[What you are asked to do]
The answer must consist only of the lines from the line with "Document page, 1500x1125 pixels." to the line with "For every layout", both included, exactly as they stand below.

[Dataset records]
□ □ □ □ □

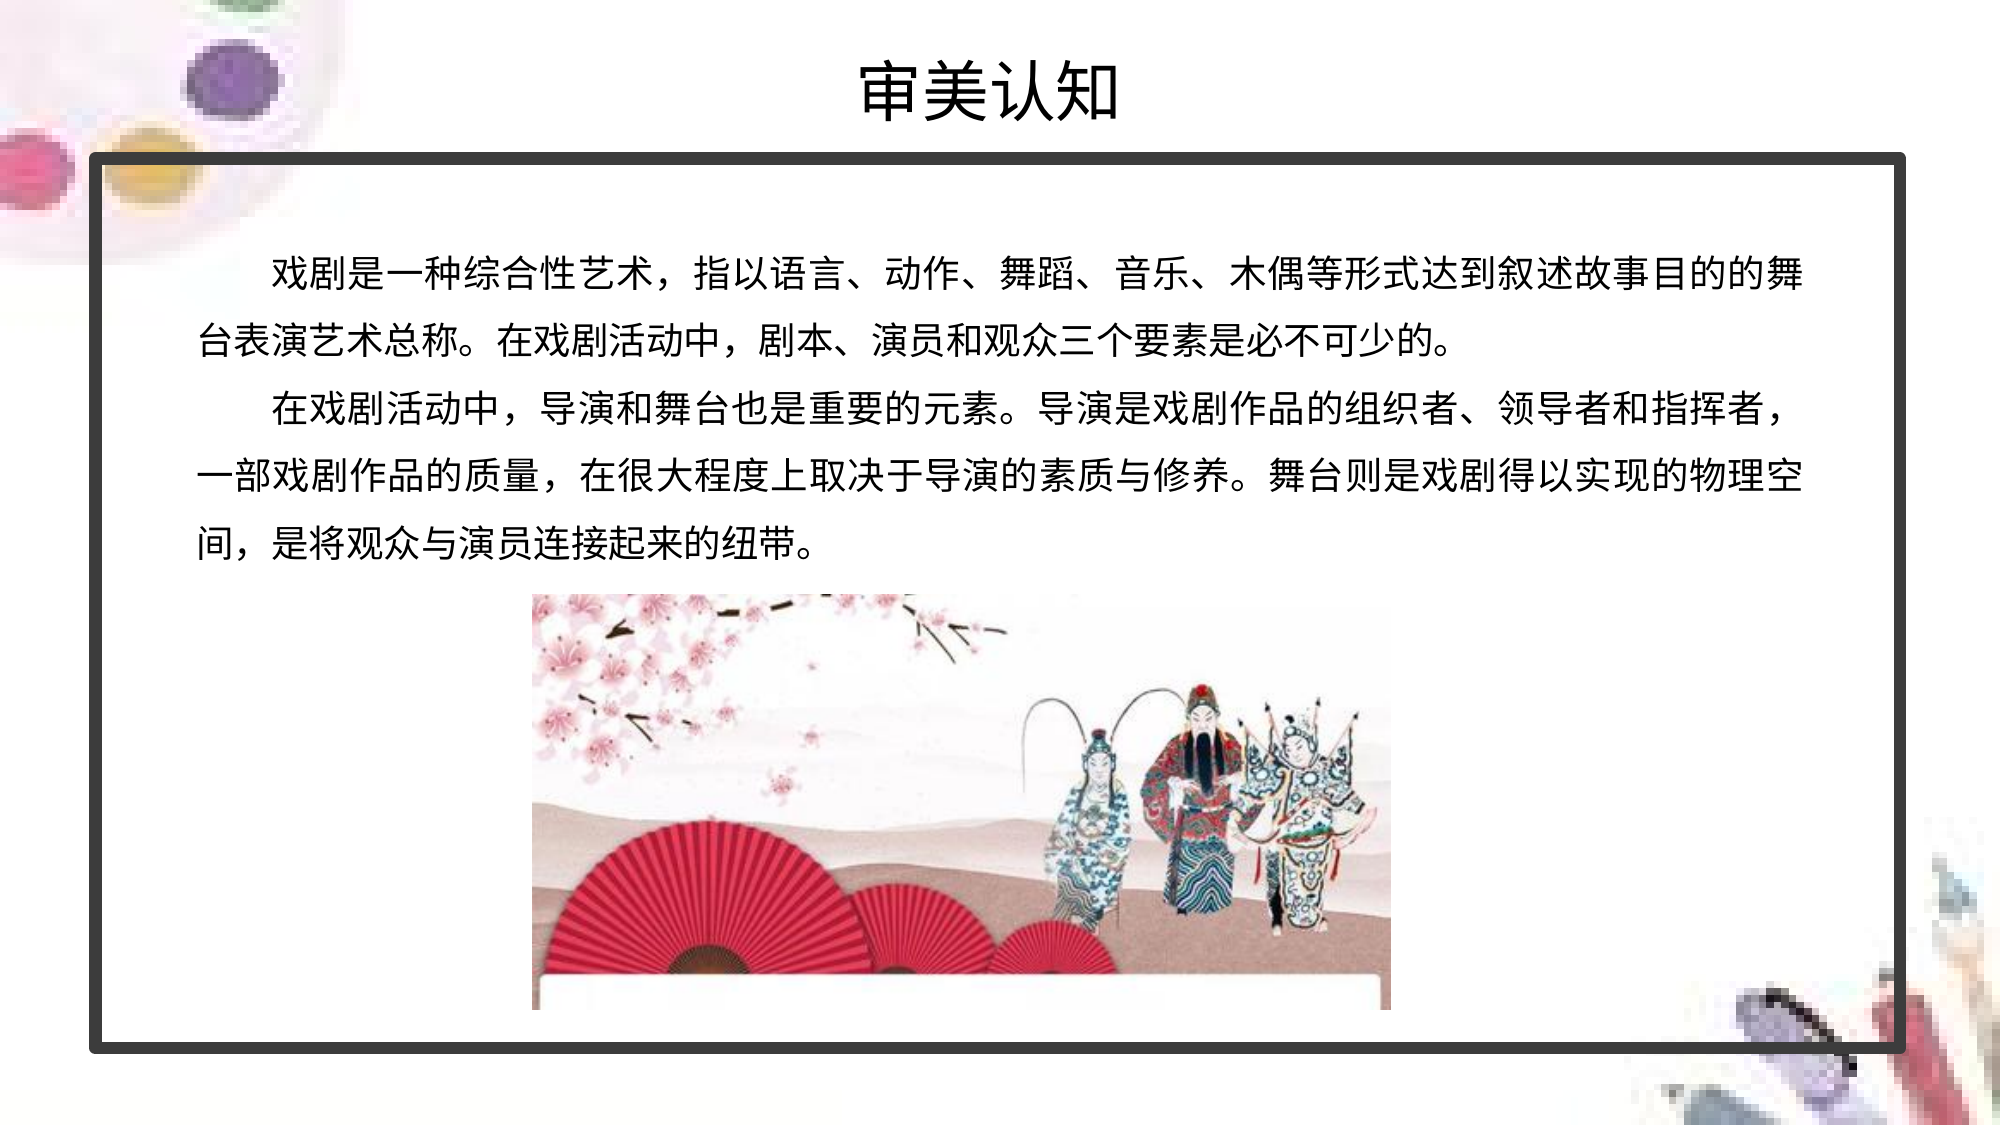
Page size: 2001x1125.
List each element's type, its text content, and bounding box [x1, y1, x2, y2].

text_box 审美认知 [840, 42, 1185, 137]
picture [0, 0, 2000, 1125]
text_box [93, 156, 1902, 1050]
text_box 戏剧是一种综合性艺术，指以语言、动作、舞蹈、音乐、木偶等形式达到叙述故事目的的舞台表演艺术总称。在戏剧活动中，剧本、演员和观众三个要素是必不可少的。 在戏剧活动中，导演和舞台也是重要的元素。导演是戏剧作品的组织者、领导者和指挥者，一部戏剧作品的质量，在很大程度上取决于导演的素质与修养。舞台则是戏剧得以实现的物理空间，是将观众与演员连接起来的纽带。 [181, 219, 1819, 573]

□ □ □ □ □

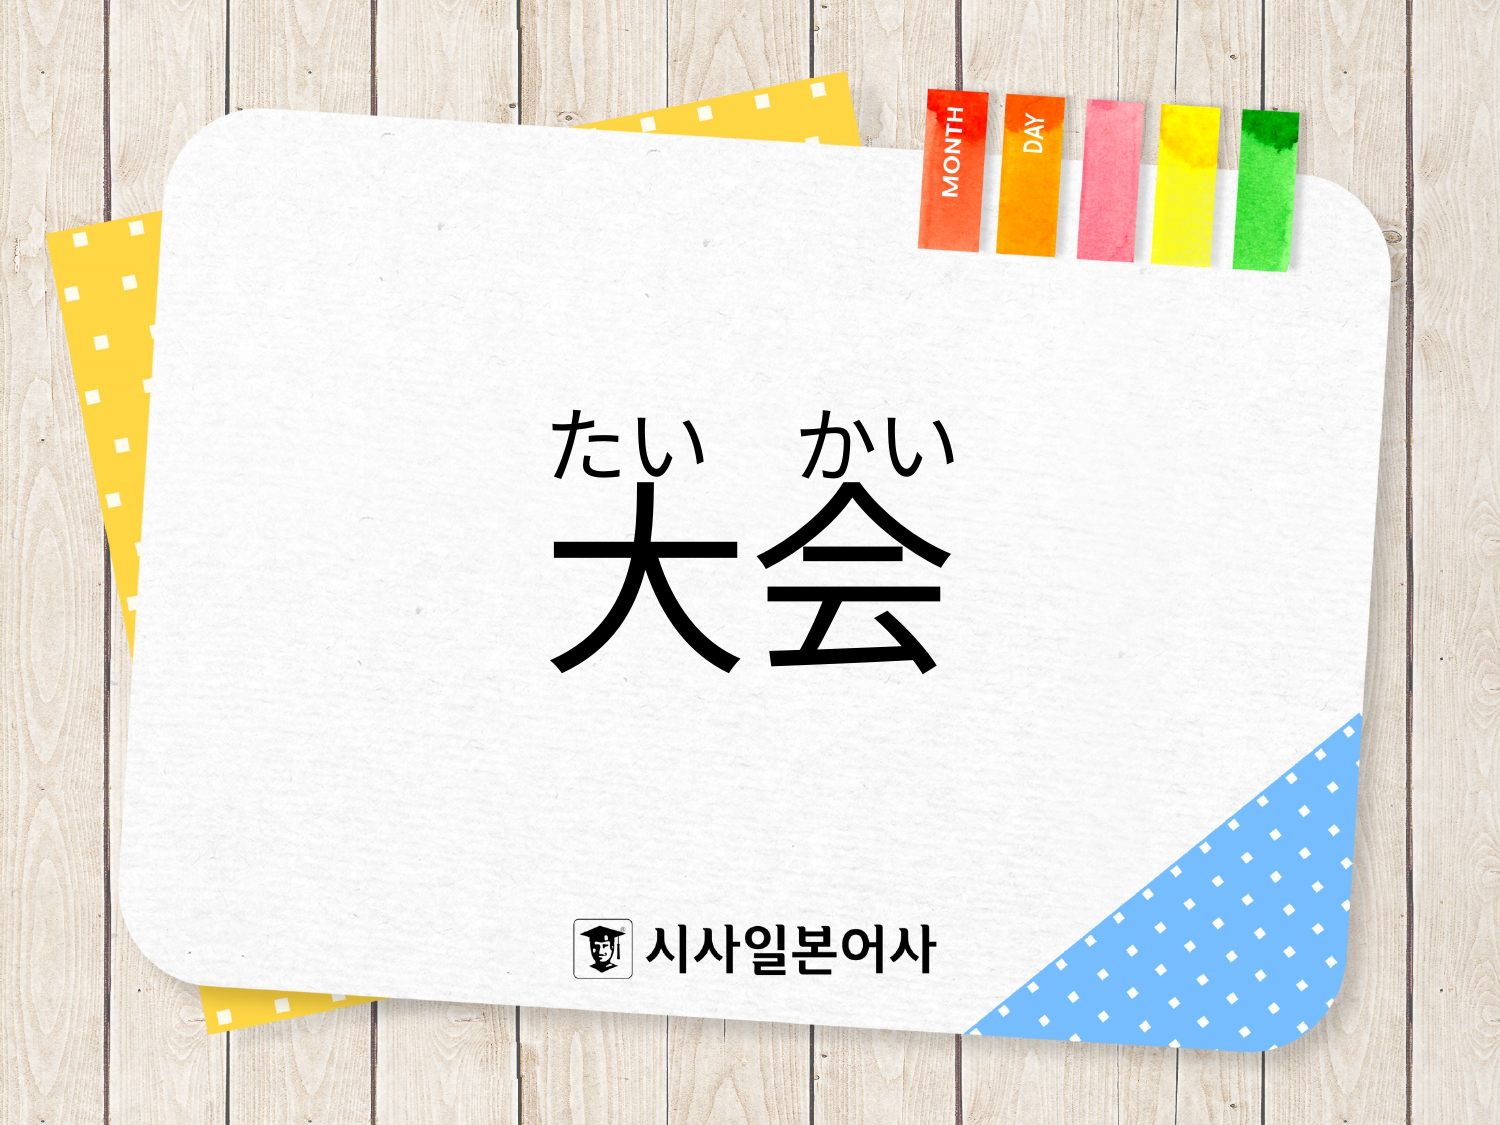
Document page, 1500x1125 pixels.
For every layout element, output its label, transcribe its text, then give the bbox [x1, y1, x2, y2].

□ □ □ □ □

[Expected answer]
Document page, 1500x1125 pixels.
For every layout element, output its label, transcribe its text, then give the bbox [x1, y1, x2, y2].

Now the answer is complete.